Besoin de logements abordables pour les familles

Besoin de logements abordables pour les familles
Photo: Emmanuel DelacourMartin Blanchard devant les immeubles situés entre les adresses 6257 et 6303, avenue Papineau, qui seront démolis pour laisser place à 45 unités de logements abordables et sociaux.

Malgré l’apparition de projets en logements abordables dans La Petite-Patrie, la situation reste périlleuse pour les familles et les personnes dans la précarité, selon un organisme venant en aide aux locataires.

La liste du Comité de locataires en attente d’un logement subventionné accumule désormais 600 noms et celle de l’Office municipal d’habitation de Montréal en compte plus de 2000 dans l’Arrondissement de Rosemont – La Petite-Patrie.

Il n’y a plus que les personnes à faible revenu qui connaissent des temps durs. Les couples avec des enfants et les gens de la classe moyenne « en arrachent » désormais aussi, selon Martin Blanchard, coordonnateur du Comité logement de la Petite-Patrie.

« On ne voyait pas cela avant, mais depuis quelques années ils ont de la difficulté à se trouver des loyers convenables. On voit des trois et demi monter à 1500 $ par mois et des quatre et demi à 2000 $. Avec un salaire d’à peu près 30 000 $ par année, ce n’est pas facile », explique-t-il.

Le privé s’en mêle

Il y a un réel manque à combler pour les familles, croit ce dernier, si bien qu’après les annonces de la Ville de Montréal à propos de la création de 12 000 logements abordables sur l’ensemble de son territoire, c’est au tour des investissements privés de se lancer dans ce genre de projet.

En effet, l’entreprise en immobilier Les Investissements Castonguay souhaite raser les édifices du côté est de l’avenue Papineau, situés entre les adresses 6257 et 6303, afin d’y construire une série de 15 triplex résidentiels.

« On a récemment déposé une demande de démolition auprès de l’Arrondissement et on vise un début des travaux à la fin du mois de septembre. Si tout se déroule comme prévu, nous procéderons à l’édification des bâtiments en juillet 2020 », affirme Numa Balmer, gestionnaire pour la compagnie.

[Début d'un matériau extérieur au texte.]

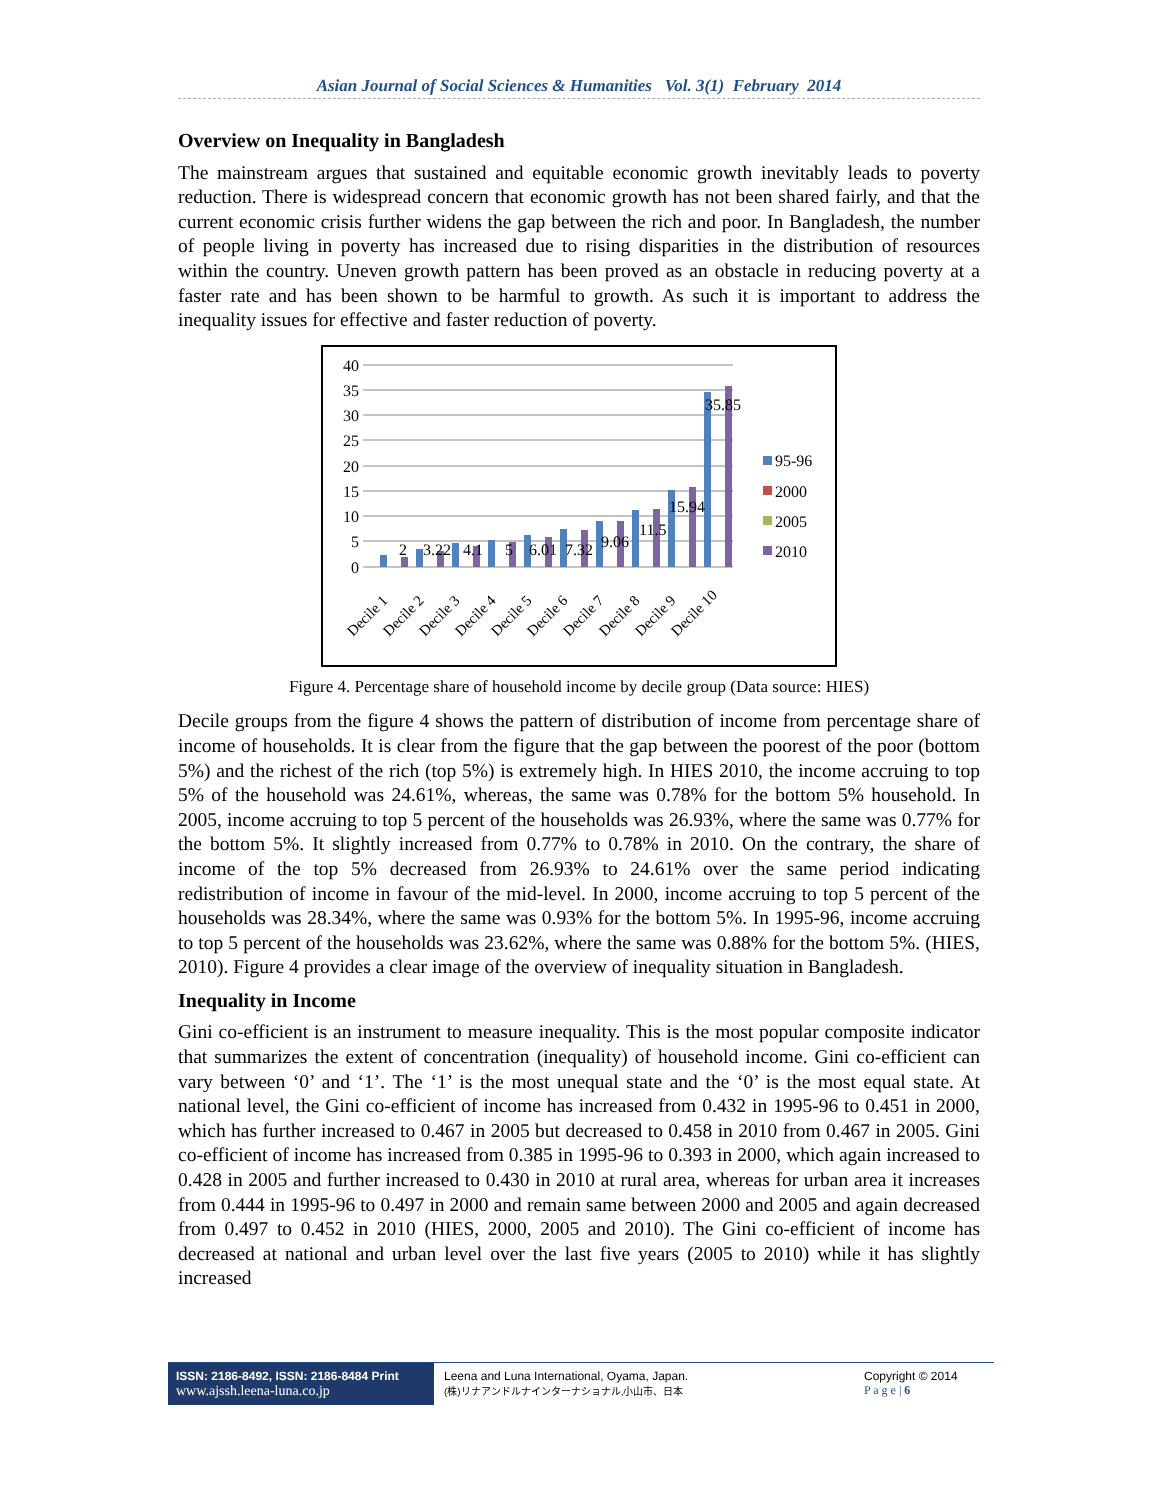Asian Journal of Social Sciences & Humanities Vol. 3(1) February 2014
Overview on Inequality in Bangladesh
The mainstream argues that sustained and equitable economic growth inevitably leads to poverty reduction. There is widespread concern that economic growth has not been shared fairly, and that the current economic crisis further widens the gap between the rich and poor. In Bangladesh, the number of people living in poverty has increased due to rising disparities in the distribution of resources within the country. Uneven growth pattern has been proved as an obstacle in reducing poverty at a faster rate and has been shown to be harmful to growth. As such it is important to address the inequality issues for effective and faster reduction of poverty.
40
35
30
25
20
15
10
5
0
2
3.22
4.1
5
6.01
7.32
9.06
11.5
15.94
35.85
Decile 1
Decile 2
Decile 3
Decile 4
Decile 5
Decile 6
Decile 7
Decile 8
Decile 9
Decile 10
95-96
2000
2005
2010
Figure 4. Percentage share of household income by decile group (Data source: HIES)
Decile groups from the figure 4 shows the pattern of distribution of income from percentage share of income of households. It is clear from the figure that the gap between the poorest of the poor (bottom 5%) and the richest of the rich (top 5%) is extremely high. In HIES 2010, the income accruing to top 5% of the household was 24.61%, whereas, the same was 0.78% for the bottom 5% household. In 2005, income accruing to top 5 percent of the households was 26.93%, where the same was 0.77% for the bottom 5%. It slightly increased from 0.77% to 0.78% in 2010. On the contrary, the share of income of the top 5% decreased from 26.93% to 24.61% over the same period indicating redistribution of income in favour of the mid-level. In 2000, income accruing to top 5 percent of the households was 28.34%, where the same was 0.93% for the bottom 5%. In 1995-96, income accruing to top 5 percent of the households was 23.62%, where the same was 0.88% for the bottom 5%. (HIES, 2010). Figure 4 provides a clear image of the overview of inequality situation in Bangladesh.
Inequality in Income
Gini co-efficient is an instrument to measure inequality. This is the most popular composite indicator that summarizes the extent of concentration (inequality) of household income. Gini co-efficient can vary between ‘0’ and ‘1’. The ‘1’ is the most unequal state and the ‘0’ is the most equal state. At national level, the Gini co-efficient of income has increased from 0.432 in 1995-96 to 0.451 in 2000, which has further increased to 0.467 in 2005 but decreased to 0.458 in 2010 from 0.467 in 2005. Gini co-efficient of income has increased from 0.385 in 1995-96 to 0.393 in 2000, which again increased to 0.428 in 2005 and further increased to 0.430 in 2010 at rural area, whereas for urban area it increases from 0.444 in 1995-96 to 0.497 in 2000 and remain same between 2000 and 2005 and again decreased from 0.497 to 0.452 in 2010 (HIES, 2000, 2005 and 2010). The Gini co-efficient of income has decreased at national and urban level over the last five years (2005 to 2010) while it has slightly increased
ISSN: 2186-8492, ISSN: 2186-8484 Print
www.ajssh.leena-luna.co.jp
Leena and Luna International, Oyama, Japan.
(株)リナアンドルナインターナショナル,小山市、日本
Copyright © 2014
P a g e | 6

Ce dernier souligne que l’ensemble des 45 unités d’habitation sera conçu pour offrir du logement abordable et social, ciblant principalement les familles.

« On ne fera rien d’extravagant, on ne se lancera pas dans la construction d’un autre immeuble à condos comme on retrouve déjà un peu partout dans Rosemont », indique M. Balmer.

Pour déterminer si un intérêt réel existait pour cette sorte de développement dans le quartier, Les Investissements Castonguay ont décidé de consulter le Comité logement de la Petite-Patrie.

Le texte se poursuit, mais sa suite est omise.